Щадя его самолюбие, она так незаметно подсказывала и помогала ему, а он настолько привык к ее советам, что уже почти и не замечал их, и так выходило, что это все — он сам: его опыт, его мысли, его слова. В значительной мере так оно часто и бывало на самом деле, но только без нее могло все-таки быть по-другому... И когда она поняла, что без нее он теперь просто не сможет, он стал для нее роднее и ближе: это ведь как с ребенком — чем беспомощнее, тем дороже...
Ну, а она?
Что — она?
А она-то сама? Ведь она так глубоко и точно ощущала порой состояние другого человека — не его мысли, а именно состояние, — что ей даже становилось временами как-то не по себе: если так могла она по отношению к кому-то, то, наверное, и кто-то другой мог так же по отношению к ней самой? И тогда кто-то, значит, сумел бы вдруг понять, что она сама-то нуждается в человеке, на которого иногда можно опереться или хотя бы только знать, что можно; ей тоже нужна была чья-то забота о ней, чье-то мужество, и так иногда хотелось позволить себе быть несильной, нуждаться в чьей-то помощи, в совете... Но — что же делать? — так уж сложилось, что позволить себе это она не могла: не с кем было это позволить себе, не с кем... Так уж сложилось.

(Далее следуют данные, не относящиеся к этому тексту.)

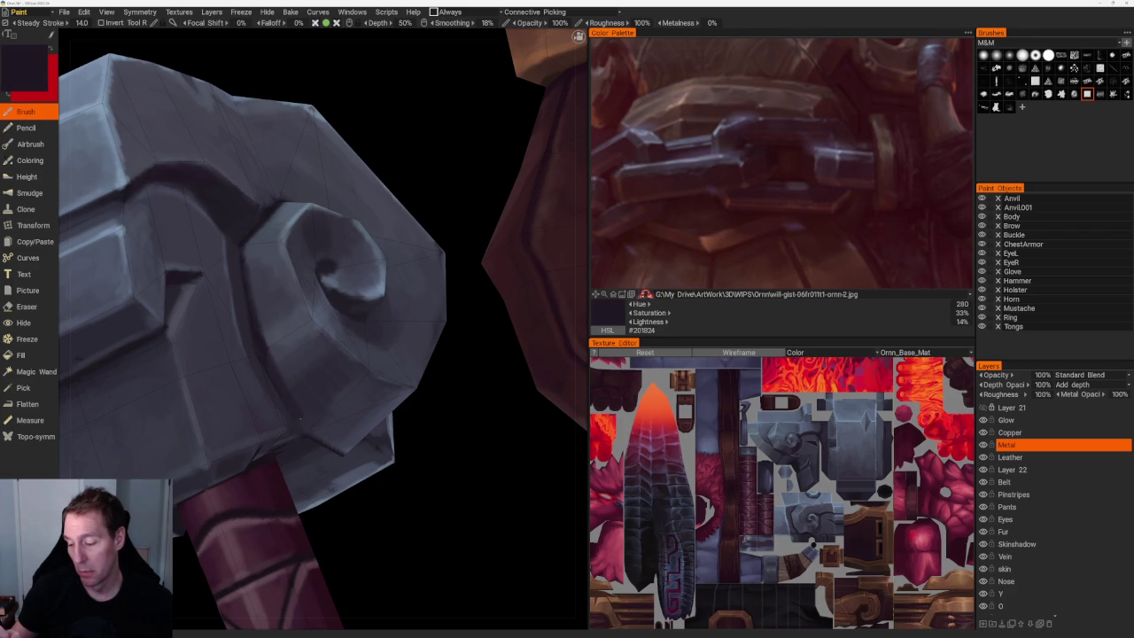
key("v")
left_click_drag(271, 358, 322, 434)
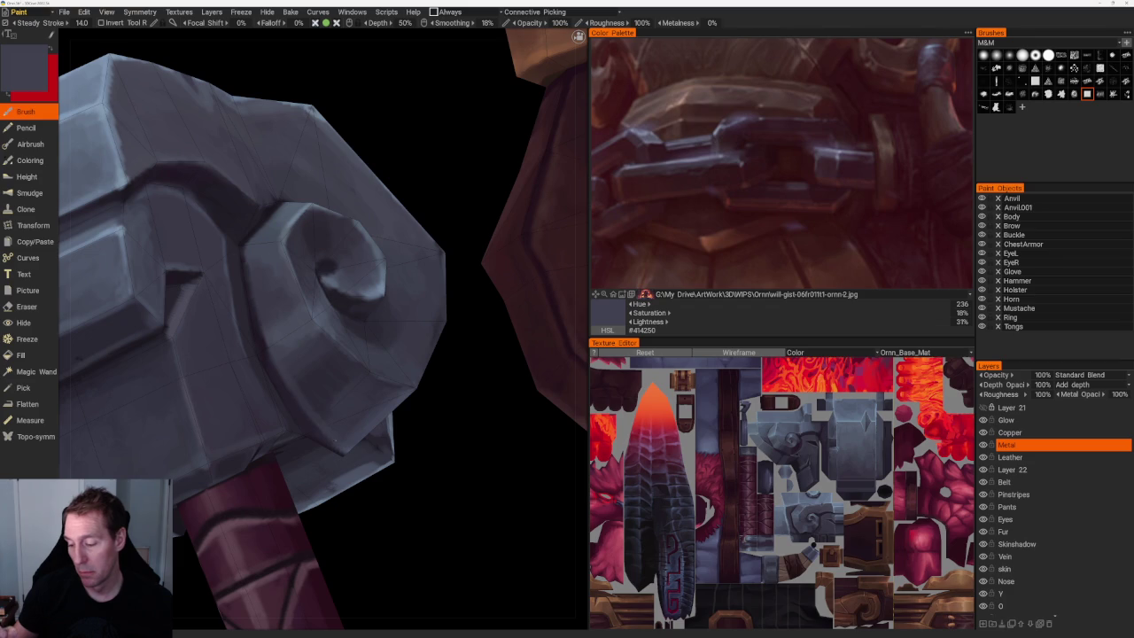
key("v")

Вообще, сколько она помнила себя, она всегда была чьей-то опорой: в школе — потому что умела хранить чужие тайны; в своей семье, когда умер отец, — потому что была самой старшей, а мама часто болела, и пенсия за отца была маленькой; в институте к ней шли со своими бедами, а если случалась радость — тоже шли, потому что она никому не завидовала, считала, что человек заслужил эту радость. Другое дело, если что-то хорошее случалось с ней: просто, значит, повезло...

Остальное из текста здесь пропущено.